What you need to do → Exact copies of the records below are needed, free of pictures.

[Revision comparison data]
※ ※ ※

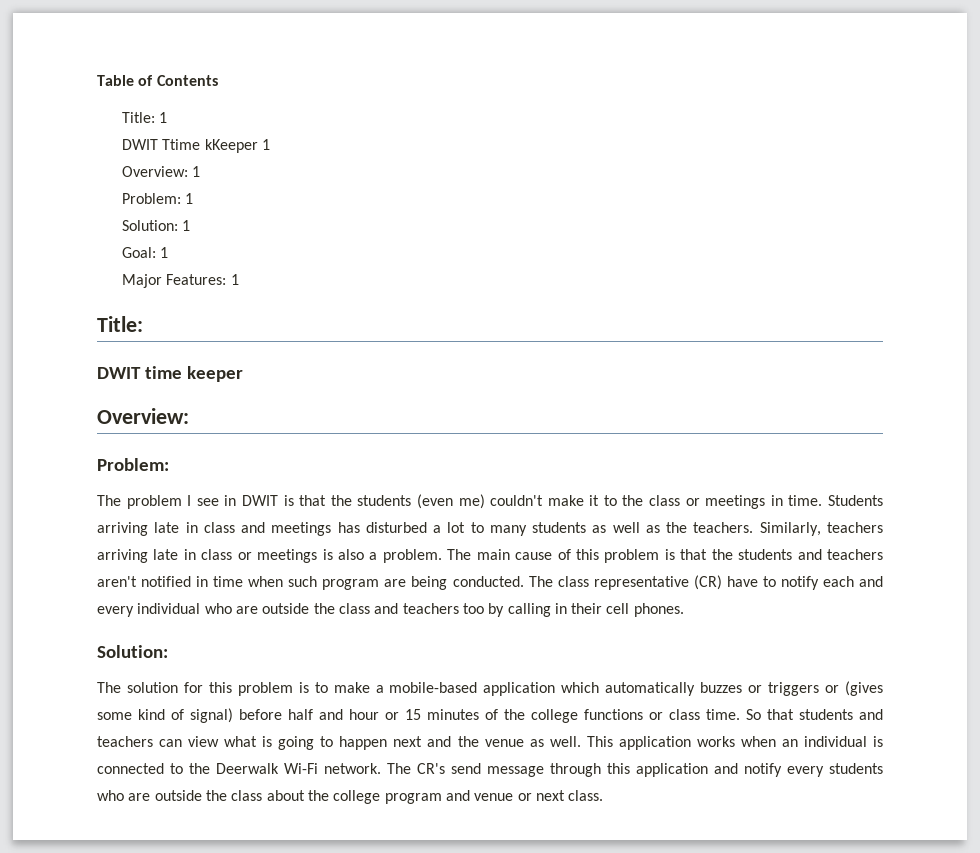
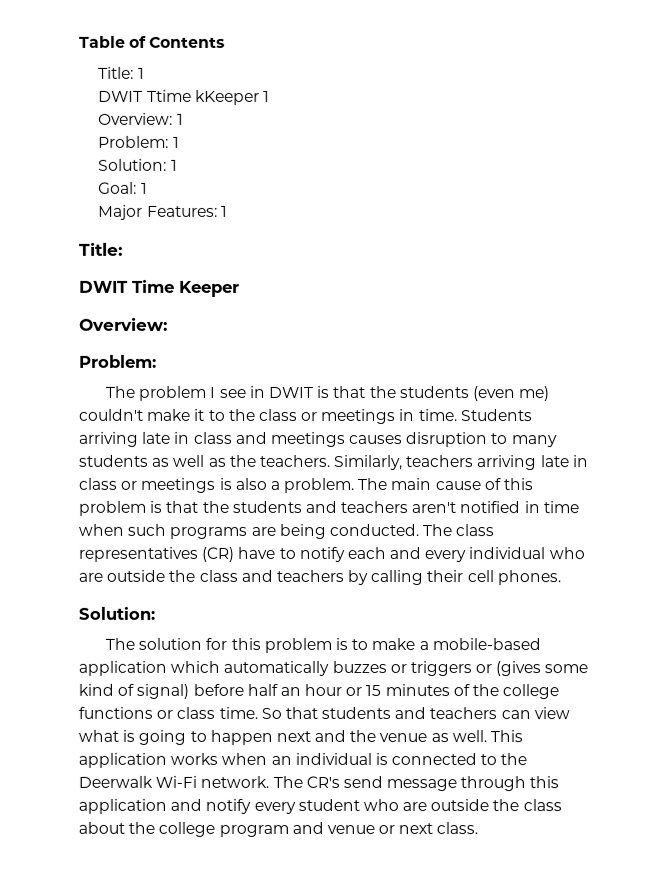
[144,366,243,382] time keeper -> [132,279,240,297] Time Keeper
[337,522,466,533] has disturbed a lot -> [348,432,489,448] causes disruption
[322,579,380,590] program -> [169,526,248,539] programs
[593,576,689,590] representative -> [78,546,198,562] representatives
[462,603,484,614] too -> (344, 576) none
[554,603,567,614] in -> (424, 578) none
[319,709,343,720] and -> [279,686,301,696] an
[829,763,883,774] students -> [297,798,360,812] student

※ ※ ※

Written response →
[144,366,243,382] time keeper -> [132,279,240,297] Time Keeper
[337,522,466,533] has disturbed a lot -> [348,432,489,448] causes disruption
[322,579,380,590] program -> [169,526,248,539] programs
[593,576,689,590] representative -> [78,546,198,562] representatives
[462,603,484,614] too -> (344, 576) none
[554,603,567,614] in -> (424, 578) none
[319,709,343,720] and -> [279,686,301,696] an
[829,763,883,774] students -> [297,798,360,812] student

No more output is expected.